Kolonialisasi Eropa ke wilayah-wilayah umat Islam ini menjadi faktor eksternal yang menyebabkan keruntuhan peradaban Islam terutama di Timur Tengah yang merupakan yang menjadi pusatnya. Selama masa kolonialisme itu, terjadi transmisi budaya Eropa baik norma, agama, gaya hidup, ilmu pengetahuan maupun sistem politiknya ke dalam masyarakat Islam.

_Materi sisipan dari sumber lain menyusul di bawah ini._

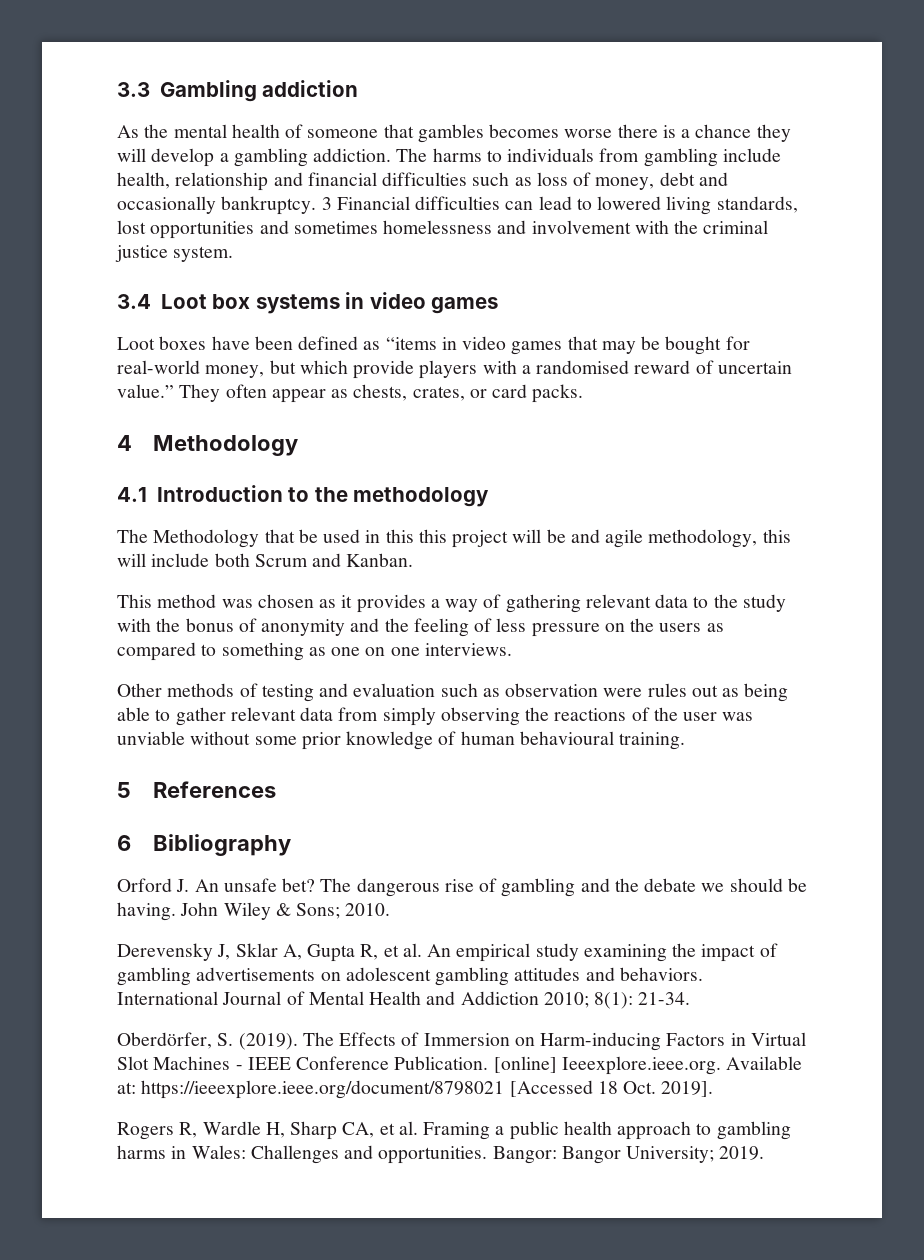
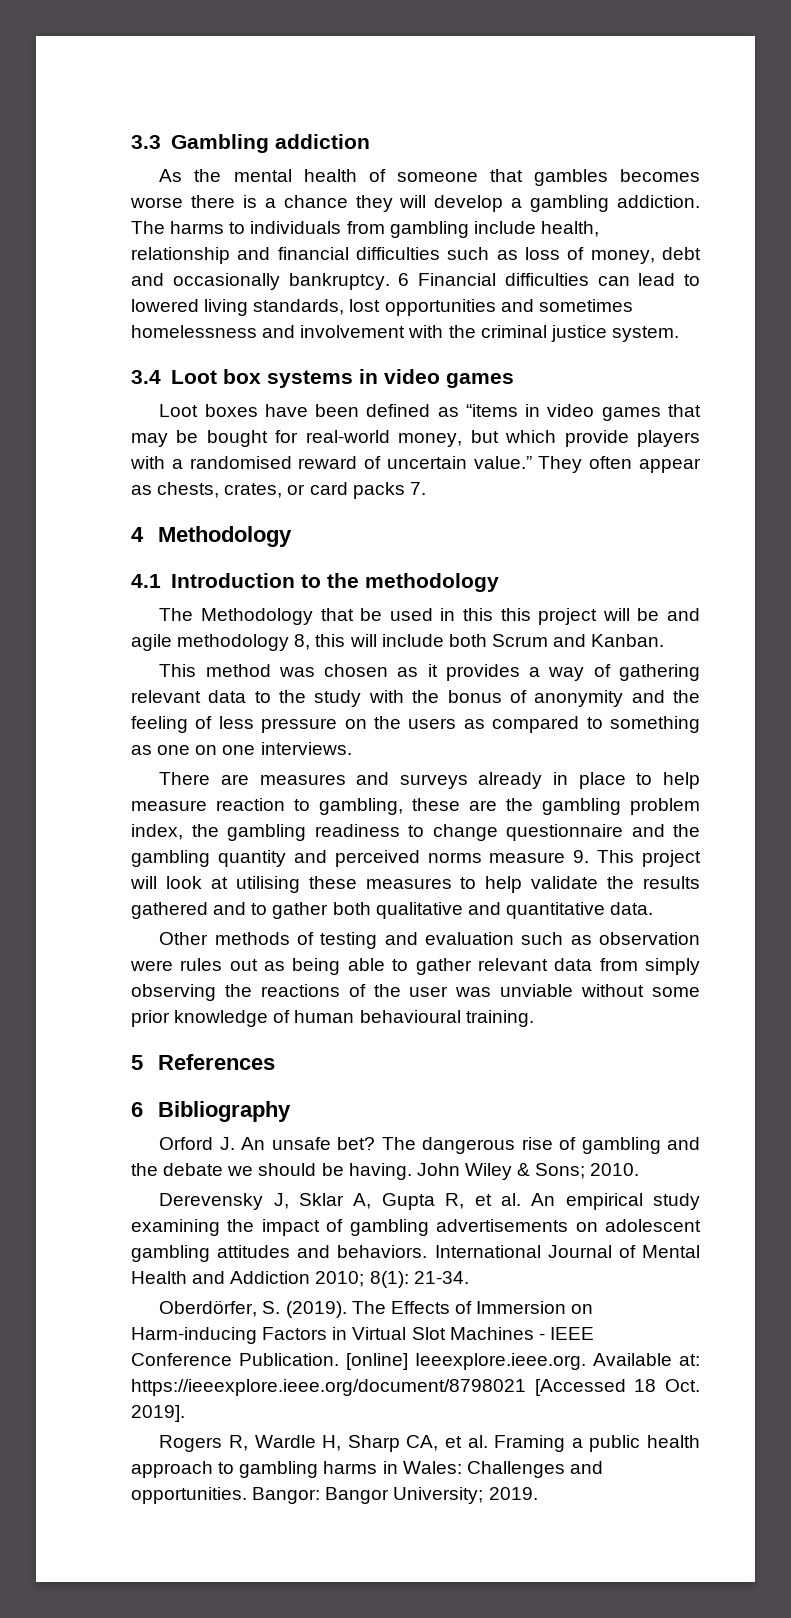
[321,197,332,210] 3 -> [398,273,410,286] 6
[532,384,584,403] packs. -> [352,482,426,499] packs 7.
[648,529,758,548] methodology, -> [177,634,311,651] methodology 8,
(512, 649) none -> [159,772,700,789] [131,798,700,815] [131,824,700,841] [131,850,701,867] [130,876,700,893] [131,902,654,919] // There are measures and surveys already in place to help measure reaction to gambling, these are the gambling problem index, the gambling readiness to change questionnaire and the gambling quantity and perceived norms measure 9. This project will look at utilising these measures to help validate the results gathered and to gather both qualitative and quantitative data.

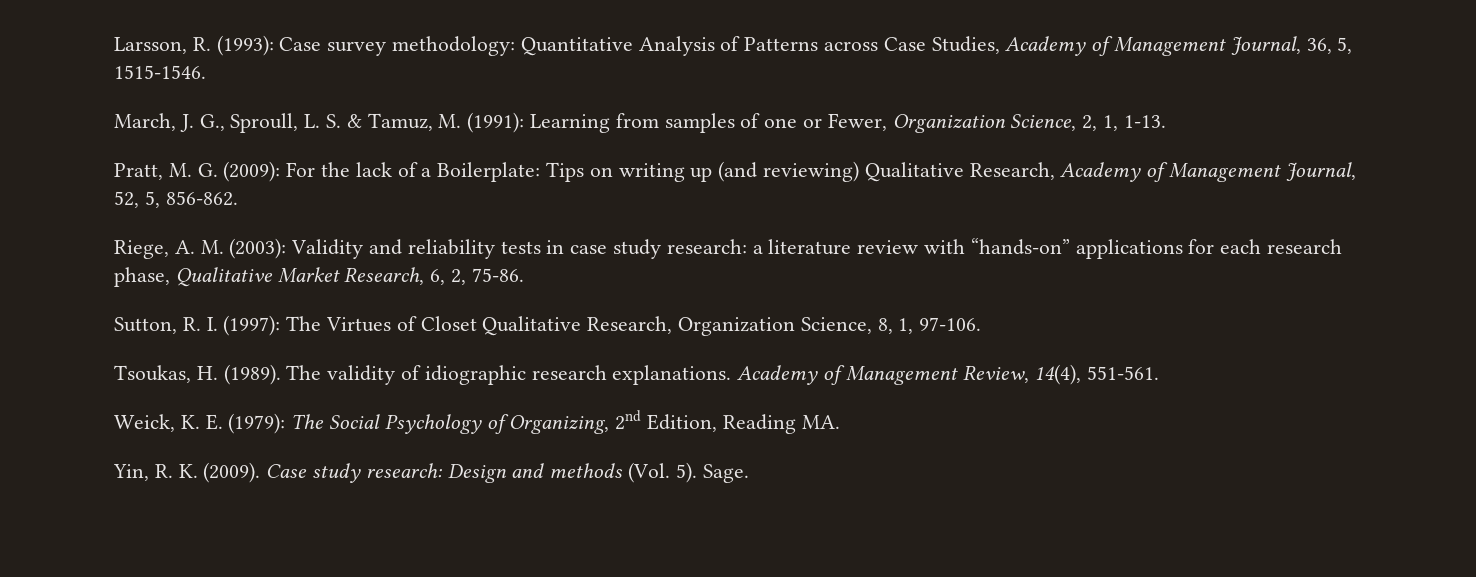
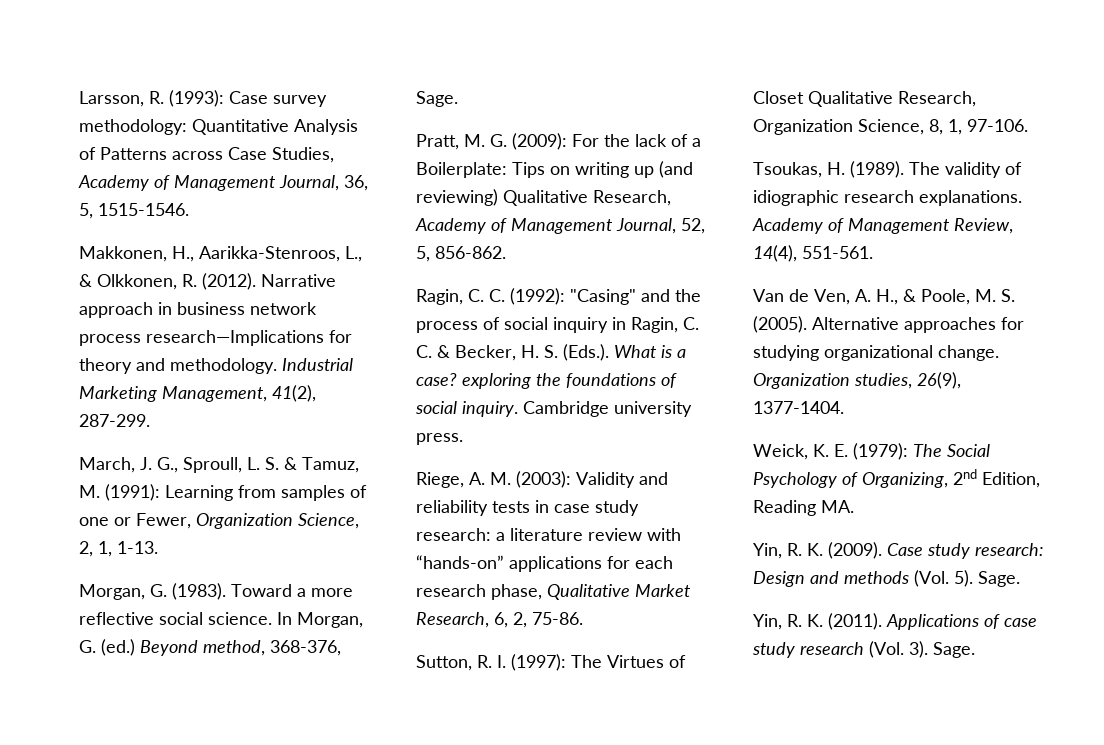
(206, 72) none -> [79,246,362,262] [79,273,336,290] [79,302,317,318] [79,330,352,346] [79,358,353,374] [79,385,316,402] [79,414,150,427] // Makkonen, H., Aarikka-Stenroos, L., & Olkkonen, R. (2012). Narrative approach in business network process research—Implications for theory and methodology. Industrial Marketing Management, 41(2), 287-299.
(1166, 121) none -> [79,583,353,600] [79,612,363,628] [79,639,341,656] [416,91,458,107] // Morgan, G. (1983). Toward a more reflective social science. In Morgan, G. (ed.) Beyond method, 368-376, Sage.
(238, 198) none -> [416,288,701,305] [416,317,699,333] [416,344,686,361] [416,373,677,389] [415,401,692,417] [416,433,463,445] // Ragin, C. C. (1992): "Casing" and the process of social inquiry in Ragin, C. C. & Becker, H. S. (Eds.). What is a case? exploring the foundations of social inquiry. Cambridge university press.
(1160, 373) none -> [753,289,1015,305] [753,316,1024,333] [753,345,999,361] [753,372,961,389] [753,401,844,414] // Van de Ven, A. H., & Poole, M. S. (2005). Alternative approaches for studying organizational change. Organization studies, 26(9), 1377-1404.
(749, 473) none -> [753,613,1037,630] [752,641,975,658] // Yin, R. K. (2011). Applications of case study research (Vol. 3). Sage.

Transmisi budaya adalah proses yang alamiah pada setiap dua pertemuan dua masyarakat yang berbeda asal dan kebudayaan. Dalam proses tersebut, budaya kelompok masyarakat  yang unggul secara ekonomi, politik, ilmu pengetahuan dan teknologi biasanya akan menjadi budaya panutan bagi kelompok masyarakat lainnya karena dianggap maju atau beradab. Hal inilah yang terjadi pada masyarakat Islam selama masa penjajahan Eropa. Masyarakat Islam ketika itu menganggap peradaban Eropa adalah peradaban modern sehingga segala sesuatunya dijadikan rujukan atau standar seperti dalam hal berpakaian, bergaul hingga berpolitik.

Konsep Negara Republik menjadi bentuk pemerintahan favorit bagi  umat Islam yang wilayahnya telah terbebas dari kolonialisme. Bentuk republik dianggap sebagai bentuk pemrintahan yang lebih baik oleh sebagian besar umat Islam dibandingkan dengan bentuk monarkhi. Pengalaman ratusan tahun dipimpin oleh para penguasa monarki absolut dari zaman Abbasiyah hingga Utsmaniyah menimbulkan trauma di kalangan umat Islam, karena bentuk pemerintahan monarki absolut merupakan legalitas atas diktatorisme dan anarkisme penguasa atas rakyat. Sedangkan dalam bentuk negara republik, rakyat dapat mengatur dirinya sendiri melalui perwakilan dengan mekanisme yang proporsional dan transparan.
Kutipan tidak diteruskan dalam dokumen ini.